Proportions and other Stuff about Expansion

[ComaBerenices]

I'm not too well read in cosmology, but I know the universe is presumed to be homogeneous in space but not in time, therefore the curvature of the universe can essentially be calculated under one mean.
I just have a few questions about how the universe expands and whether some proportions are legit.
Firstly, say you have two gravitationally attracted points in space that are expanding away from each other:
http://geometry.freehomeworkmathhelp.com/Geometry_Main_0/geometry_homework_help_line_segment.GIF
Because I have heard that DE does not affect the actual motion of galaxies in space, but simply expands the space between them, would these objects continually accelerate 'towards' each other until they reach the distance where a signal cannot be communicated between them due to the increasing expansion between them?
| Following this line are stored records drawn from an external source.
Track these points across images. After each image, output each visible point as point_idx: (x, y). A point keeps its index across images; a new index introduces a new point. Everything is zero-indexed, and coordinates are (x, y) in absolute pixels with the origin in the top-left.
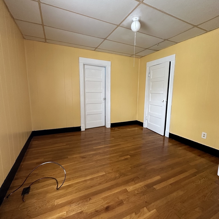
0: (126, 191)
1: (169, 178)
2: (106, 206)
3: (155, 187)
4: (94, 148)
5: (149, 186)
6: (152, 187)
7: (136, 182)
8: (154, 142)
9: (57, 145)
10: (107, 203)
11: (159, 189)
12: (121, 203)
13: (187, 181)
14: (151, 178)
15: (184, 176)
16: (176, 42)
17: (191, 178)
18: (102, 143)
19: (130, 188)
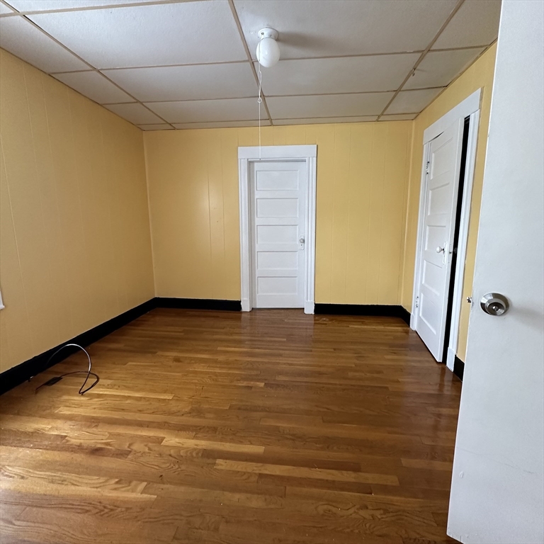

If so, if the two objects were within the range where gravitation and expansion balance out, would the two objects soon come together due to acceleration of velocity because of gravity?

Secondly, in an expanding, homogeneous universe, as distances grow, so does gravitational potential energy, as the curvature of space becomes less steep, the gravitational potential energy grows more slowly. This has seemed to correlate with a decreasing Hubble rate of expansion over time, however it is currently decreasing at a decelerated rate. I find this proportion curious so I was wondering whether any cosmologist has looked into this.

Regards,

 

[Bandersnatch]

Because I have heard that DE does not affect the actual motion of galaxies in space, but simply expands the space between them, would these objects continually accelerate 'towards' each other until they reach the distance where a signal cannot be communicated between them due to the increasing expansion between them? If so, if the two objects were within the range where gravitation and expansion balance out, would the two objects soon come together due to acceleration of velocity because of gravity?

Yes, that's why overdense regions in the early universe collapsed to form gravitationally bound objects, like galaxies and groups of galaxies, and why the expansion is visible only on the large scales (e.g. the solar system doesn't expand).
You don't have to separate the two 'kinds' of velocities here, though - you might just as well treat the recession due to expansion as escape velocity w/r to the mass of the overdense region.

Also, this has got nothing to do with the ability to 'communicate signals' - the scale where groups of galaxies are too far away from each other to be gravitationally bound is much less than the distance at which recession exceeds the speed of light. In the same way, when you shoot a probe out of the Solar system with escape velocity, it is going to be continuously affected by the gravity of the Sun, even as you can be sure it'll never return.I'm not too comfortable with the second question, so I'll let somebody else take it (or get back to you later if nobody does).

 

[ComaBerenices]

Okay thanks, I would think there'd still be a gravitational effect creating acceleration, can gravity effect things that recede beyond the Hubble radius?
Apologies if the second bit sounds a bit weird, I read a bit of an arvix preprint that stated that expansion doesn't violate conservation of energy if you take into account gravity as a decreasing negative factor, so I was curious.

 

[Bandersnatch]

I'm saying Hubble radius has got nothing to do with massive systems being gravitationally bound or not. The recession velocities are high enough to exceed escape velocity of a typical overdense region (group of galaxies) on the scale as small as a few megaparsecs.

 

[ComaBerenices]

sorry, misinterpreted! C:

 

[PeterDonis]

in an expanding, homogeneous universe, as distances grow, so does gravitational potential energy

Not really. The concept of "gravitational potential energy" isn't well-defined in a spacetime that is not static. The expanding universe is not static.